COMMENT RÉUSSIR À HOLLYWOOD QUAND ON EST FRANÇAIS ET DANS LA FINANCE

DE ANNE CHAON (AFP) – 9 SEPT. 2011

 

TORONTO – De Toulon, France, à Sunset Boulevard, West Hollywood, Richard Rionda del Castro a franchi l’océan qui le séparait de ses rêves. Producteur prospère, il est à Toronto pour vendre ses deux derniers films : “Quand une porte se ferme, une autre s’ouvre”, telle est sa devise. En 11 ans, il a produit quelque 25 films avec une règle intangible : “Ne jamais financer ni produire un film sans l’avoir déjà vendu. Même si j’aime l’histoire, le réalisateur, les acteurs”, prévient-il, calé dans le cuir blanc d’un fauteuil de sa suite avec vue sur la ville, où il est présent pour la 36e édition du Festival du film.

Rêveur, mais pas poète. C’est en concentrant la prise de décision dans sa société, Hannibal – développer un projet, le produire, le financer et le vendre – que ce “frenchman” de “la Riviera” a fait son trou à Hollywood.

A 44 ans, Richard Rionda del Castro a épousé la “coolitude” californienne et tutoie d’instinct : “En France, si tu n’es pas né formaté, dans une famille de cinéma, même avec de bons diplômes, une bonne éducation, les portes restent fermées”.

Lui est né à Toulon, a grandi en Afrique de l’ouest, prépa HEC, premiers jobs dans la finance à Bordeaux. Jusque-là, du presque classique. Quand il rencontre des investisseurs américains qui cherchent des placements dans le cinéma, il leur emboîte le pas et atterrit à Los Angeles en 1993.

Deux ans plus tard, il fonde sa propre société de vente de films américains à l’étranger: “Je me suis spécialisé dans les petits pays compliqués, la France, la Grèce, le Portugal, et l’Argentine et le Brésil à l’époque…”

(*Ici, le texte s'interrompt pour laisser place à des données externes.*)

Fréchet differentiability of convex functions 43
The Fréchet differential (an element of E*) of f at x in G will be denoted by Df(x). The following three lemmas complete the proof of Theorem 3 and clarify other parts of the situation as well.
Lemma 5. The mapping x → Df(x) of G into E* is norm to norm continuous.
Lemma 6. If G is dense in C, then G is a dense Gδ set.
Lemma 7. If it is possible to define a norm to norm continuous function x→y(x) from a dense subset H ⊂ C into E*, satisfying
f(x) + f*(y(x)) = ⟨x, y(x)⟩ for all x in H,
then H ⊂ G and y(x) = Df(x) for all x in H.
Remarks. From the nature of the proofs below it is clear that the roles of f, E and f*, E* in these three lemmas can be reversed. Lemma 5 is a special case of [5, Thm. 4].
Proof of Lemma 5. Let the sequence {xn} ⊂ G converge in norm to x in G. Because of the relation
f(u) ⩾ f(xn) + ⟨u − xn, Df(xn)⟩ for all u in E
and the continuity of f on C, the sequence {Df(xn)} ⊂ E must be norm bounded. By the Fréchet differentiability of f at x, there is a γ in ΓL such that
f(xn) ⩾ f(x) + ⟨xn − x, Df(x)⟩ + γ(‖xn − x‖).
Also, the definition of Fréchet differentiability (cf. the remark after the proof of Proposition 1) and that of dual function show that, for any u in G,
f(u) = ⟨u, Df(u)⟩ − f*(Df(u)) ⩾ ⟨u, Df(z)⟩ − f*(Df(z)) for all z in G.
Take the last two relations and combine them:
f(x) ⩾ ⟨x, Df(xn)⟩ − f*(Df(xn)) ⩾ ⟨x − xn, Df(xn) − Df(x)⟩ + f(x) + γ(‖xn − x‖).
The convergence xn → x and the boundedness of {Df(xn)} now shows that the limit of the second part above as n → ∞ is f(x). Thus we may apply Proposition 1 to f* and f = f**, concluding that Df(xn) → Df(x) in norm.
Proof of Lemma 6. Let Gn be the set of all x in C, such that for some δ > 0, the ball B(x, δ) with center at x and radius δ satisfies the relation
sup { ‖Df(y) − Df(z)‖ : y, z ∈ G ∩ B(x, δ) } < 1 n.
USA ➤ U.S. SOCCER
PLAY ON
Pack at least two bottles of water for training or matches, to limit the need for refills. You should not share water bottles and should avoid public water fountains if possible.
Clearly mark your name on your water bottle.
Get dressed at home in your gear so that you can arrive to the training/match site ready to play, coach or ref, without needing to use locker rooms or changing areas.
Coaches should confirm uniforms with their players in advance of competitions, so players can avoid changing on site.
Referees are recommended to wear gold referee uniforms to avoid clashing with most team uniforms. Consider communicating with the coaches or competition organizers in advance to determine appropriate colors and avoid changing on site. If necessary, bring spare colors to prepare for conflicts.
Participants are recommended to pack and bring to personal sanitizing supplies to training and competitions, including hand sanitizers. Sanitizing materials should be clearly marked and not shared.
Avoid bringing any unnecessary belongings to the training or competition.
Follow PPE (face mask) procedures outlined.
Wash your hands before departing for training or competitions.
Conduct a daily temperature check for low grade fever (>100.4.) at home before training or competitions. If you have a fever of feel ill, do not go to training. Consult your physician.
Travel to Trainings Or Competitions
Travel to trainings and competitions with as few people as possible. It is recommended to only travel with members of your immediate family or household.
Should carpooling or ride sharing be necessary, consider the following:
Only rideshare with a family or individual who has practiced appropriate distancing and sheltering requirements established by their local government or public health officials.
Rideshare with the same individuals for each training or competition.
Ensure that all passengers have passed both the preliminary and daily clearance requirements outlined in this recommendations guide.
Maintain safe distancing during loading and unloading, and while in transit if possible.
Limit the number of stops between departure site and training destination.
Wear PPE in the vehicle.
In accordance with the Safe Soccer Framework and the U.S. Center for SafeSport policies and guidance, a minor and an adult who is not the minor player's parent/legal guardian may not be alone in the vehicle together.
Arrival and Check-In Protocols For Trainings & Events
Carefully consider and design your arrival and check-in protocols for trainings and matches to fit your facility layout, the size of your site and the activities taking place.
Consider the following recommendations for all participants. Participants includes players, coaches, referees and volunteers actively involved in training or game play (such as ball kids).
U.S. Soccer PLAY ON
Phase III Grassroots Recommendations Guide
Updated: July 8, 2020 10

“Je ne connaissais rien au cinéma, mais je me suis fait d’abord un réseau d’acheteur. Ensuite je me suis mis à produire moi-même pour ces distributeurs” avec sa société Hannibal.

En 1999, il sort “Le Hollandais Volant” avec Rod Steiger. Pas l’œuvre du siècle, mais un pied dans la porte.

Dix ans plus tard, il gagne son “premier million de dollars” avec “Crime Spree” (“Wanted”, en France), qui réunit Gérard Depardieu, Renaud, Johnny Hallyday et Harvey Keitel.

Et il enchaîne ensuite les tournages avec Bruce Willis, Adrien Brody, Antonio Banderas, Kevin Spacey et trois films avec le rappeur 50 Cent – dont son préféré, “Things fall apart”, sur un footballeur américain au faîte de sa gloire qui se bat contre un cancer.

Richard Rionda aime ces “up-lifting drama”: ces drames qui finissent bien. Il les vend “partout, en Chine, en Inde”, même s’il faut pour garder le contact faire des sacrifices : le même film vendu un million de dollars à l’Allemagne est lâché à 150.000 en Chine.

Ses budgets à lui se sont longtemps limités à 7 à 12 millions de dollars par film. Aujourd’hui, il enclenche la vitesse supérieure et vend à Toronto ses deux dernières productions, “Touchback”, avec Kurt Russell et “Set Up” avec 50 Cent et Bruce Willis. Pour des budgets respectifs de 17 et 22 millions de dollars.

Pour le prochain, “Sleight of Hands” (“Jeux de mains”), il a signé Megan Fox et Justin Timberlake. Il voulait tourner à Paris, il a même créé une société de droit français pour ça, Marco Polo. “On l’a annoncé à Cannes en mai, mais les télés françaises sollicitées pour boucler le budget n’ont pas suivi. En plus tourner à Paris était exorbitant. Du coup on le fera à La Nouvelle-Orléans”.

C’est, dit-il, “le parfait exemple” de ce qu’on n’arrive pas à faire avec la France, dénonçant “le manque terrible d’ambition des distributeurs”.

Au fait, Hannibal, c’est pour le tueur du “Silence des Agneaux”? “Pas du tout, c’est un truc de marketing: Hannibal, tout le monde connaît et peut le prononcer, partout dans le monde”.